- **Exercise details**
Reproduce every record verbatim but drop the pictures.

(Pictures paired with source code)
::::::::
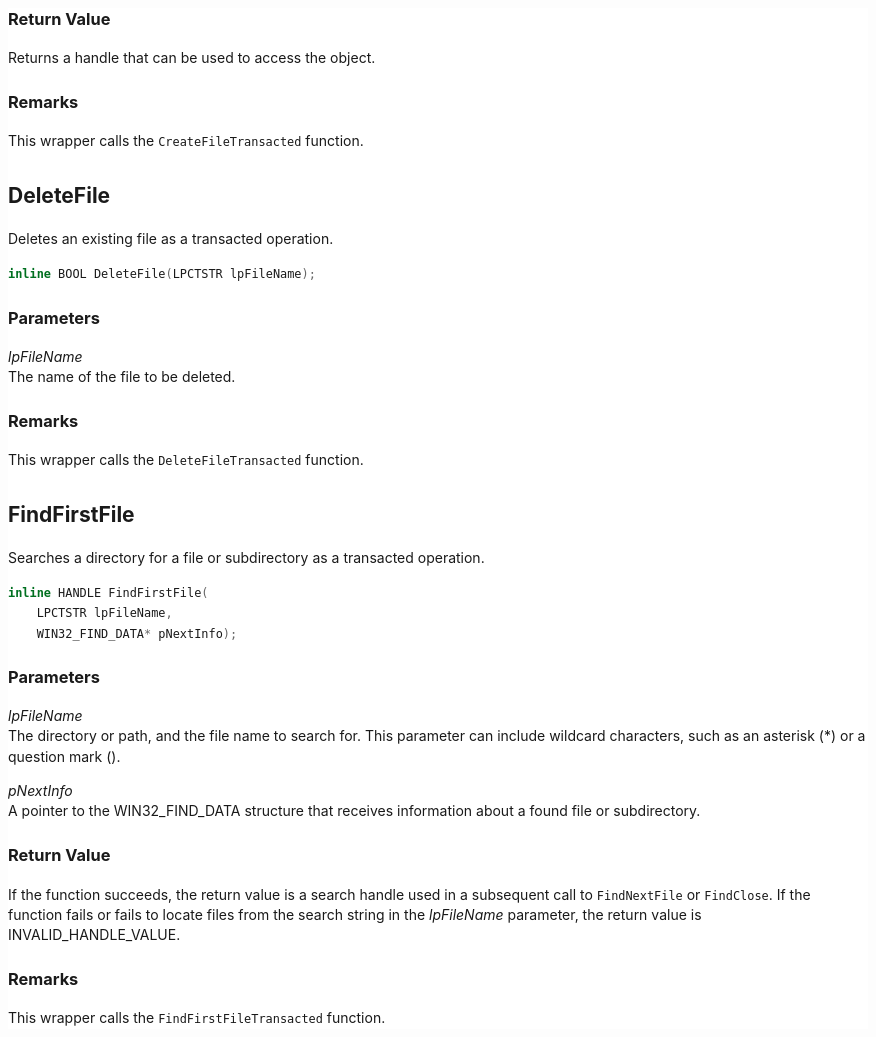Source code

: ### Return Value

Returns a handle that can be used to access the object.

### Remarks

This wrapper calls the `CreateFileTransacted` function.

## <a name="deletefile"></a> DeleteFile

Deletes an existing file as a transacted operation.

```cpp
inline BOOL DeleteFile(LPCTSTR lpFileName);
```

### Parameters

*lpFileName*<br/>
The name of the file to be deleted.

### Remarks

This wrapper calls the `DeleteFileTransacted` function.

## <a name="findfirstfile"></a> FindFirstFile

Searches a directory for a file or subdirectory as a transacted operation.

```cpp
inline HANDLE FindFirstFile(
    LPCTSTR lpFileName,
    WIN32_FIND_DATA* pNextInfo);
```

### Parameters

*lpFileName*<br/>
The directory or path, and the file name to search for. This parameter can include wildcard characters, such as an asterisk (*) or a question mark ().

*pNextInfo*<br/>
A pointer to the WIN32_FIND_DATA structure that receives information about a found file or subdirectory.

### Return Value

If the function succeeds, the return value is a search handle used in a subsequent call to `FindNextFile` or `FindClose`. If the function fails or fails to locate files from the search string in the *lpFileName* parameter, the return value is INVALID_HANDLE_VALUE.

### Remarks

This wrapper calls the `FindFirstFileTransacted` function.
::::::::
- **Written reply**
Source code

: ### Return Value

Returns a handle that can be used to access the object.

### Remarks

This wrapper calls the `CreateFileTransacted` function.

## <a name="deletefile"></a> DeleteFile

Deletes an existing file as a transacted operation.

```cpp
inline BOOL DeleteFile(LPCTSTR lpFileName);
```

### Parameters

*lpFileName*<br/>
The name of the file to be deleted.

### Remarks

This wrapper calls the `DeleteFileTransacted` function.

## <a name="findfirstfile"></a> FindFirstFile

Searches a directory for a file or subdirectory as a transacted operation.

```cpp
inline HANDLE FindFirstFile(
    LPCTSTR lpFileName,
    WIN32_FIND_DATA* pNextInfo);
```

### Parameters

*lpFileName*<br/>
The directory or path, and the file name to search for. This parameter can include wildcard characters, such as an asterisk (*) or a question mark ().

*pNextInfo*<br/>
A pointer to the WIN32_FIND_DATA structure that receives information about a found file or subdirectory.

### Return Value

If the function succeeds, the return value is a search handle used in a subsequent call to `FindNextFile` or `FindClose`. If the function fails or fails to locate files from the search string in the *lpFileName* parameter, the return value is INVALID_HANDLE_VALUE.

### Remarks

This wrapper calls the `FindFirstFileTransacted` function.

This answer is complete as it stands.